■ ASSIGNMENT ■
Copy out every line of the entries below word for word. Leave the pictures out.

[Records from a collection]
_ _ _

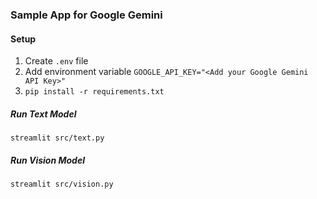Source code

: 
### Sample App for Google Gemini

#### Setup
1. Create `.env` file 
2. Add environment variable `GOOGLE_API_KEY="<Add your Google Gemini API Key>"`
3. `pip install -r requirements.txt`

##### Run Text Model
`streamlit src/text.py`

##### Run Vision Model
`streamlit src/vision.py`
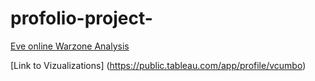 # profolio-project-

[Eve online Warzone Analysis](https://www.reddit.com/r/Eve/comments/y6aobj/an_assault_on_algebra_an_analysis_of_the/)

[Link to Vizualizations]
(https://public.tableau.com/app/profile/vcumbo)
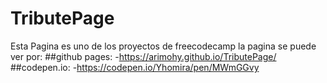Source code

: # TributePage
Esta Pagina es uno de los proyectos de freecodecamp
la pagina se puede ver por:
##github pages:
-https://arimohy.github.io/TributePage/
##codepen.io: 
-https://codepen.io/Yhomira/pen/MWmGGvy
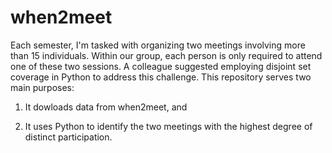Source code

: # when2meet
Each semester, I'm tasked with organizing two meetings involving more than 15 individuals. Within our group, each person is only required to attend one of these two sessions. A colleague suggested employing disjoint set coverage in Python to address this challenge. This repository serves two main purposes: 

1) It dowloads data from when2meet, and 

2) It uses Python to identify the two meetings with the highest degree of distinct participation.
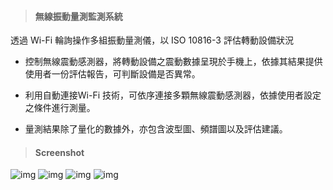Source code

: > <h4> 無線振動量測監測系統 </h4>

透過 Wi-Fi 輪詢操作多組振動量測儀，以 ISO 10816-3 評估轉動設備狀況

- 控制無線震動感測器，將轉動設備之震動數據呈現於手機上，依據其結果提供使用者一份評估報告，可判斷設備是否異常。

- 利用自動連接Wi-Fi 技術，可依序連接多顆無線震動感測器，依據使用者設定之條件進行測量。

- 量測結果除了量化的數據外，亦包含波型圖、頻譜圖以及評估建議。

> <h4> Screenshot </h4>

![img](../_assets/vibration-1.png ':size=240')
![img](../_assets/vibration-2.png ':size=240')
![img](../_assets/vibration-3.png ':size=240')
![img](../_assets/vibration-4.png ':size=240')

_ _ _

■ EXERCISE RESULT ■
Source code

: 
### Sample App for Google Gemini

#### Setup
1. Create `.env` file 
2. Add environment variable `GOOGLE_API_KEY="<Add your Google Gemini API Key>"`
3. `pip install -r requirements.txt`

##### Run Text Model
`streamlit src/text.py`

##### Run Vision Model
`streamlit src/vision.py`
 # profolio-project-

[Eve online Warzone Analysis](https://www.reddit.com/r/Eve/comments/y6aobj/an_assault_on_algebra_an_analysis_of_the/)

[Link to Vizualizations]
(https://public.tableau.com/app/profile/vcumbo)
Source code

: # TributePage
Esta Pagina es uno de los proyectos de freecodecamp
la pagina se puede ver por:
##github pages:
-https://arimohy.github.io/TributePage/
##codepen.io: 
-https://codepen.io/Yhomira/pen/MWmGGvy
Source code

: # when2meet
Each semester, I'm tasked with organizing two meetings involving more than 15 individuals. Within our group, each person is only required to attend one of these two sessions. A colleague suggested employing disjoint set coverage in Python to address this challenge. This repository serves two main purposes: 

1) It dowloads data from when2meet, and 

2) It uses Python to identify the two meetings with the highest degree of distinct participation.
Source code

: > <h4> 無線振動量測監測系統 </h4>

透過 Wi-Fi 輪詢操作多組振動量測儀，以 ISO 10816-3 評估轉動設備狀況

- 控制無線震動感測器，將轉動設備之震動數據呈現於手機上，依據其結果提供使用者一份評估報告，可判斷設備是否異常。

- 利用自動連接Wi-Fi 技術，可依序連接多顆無線震動感測器，依據使用者設定之條件進行測量。

- 量測結果除了量化的數據外，亦包含波型圖、頻譜圖以及評估建議。

> <h4> Screenshot </h4>

![img](../_assets/vibration-1.png ':size=240')
![img](../_assets/vibration-2.png ':size=240')
![img](../_assets/vibration-3.png ':size=240')
![img](../_assets/vibration-4.png ':size=240')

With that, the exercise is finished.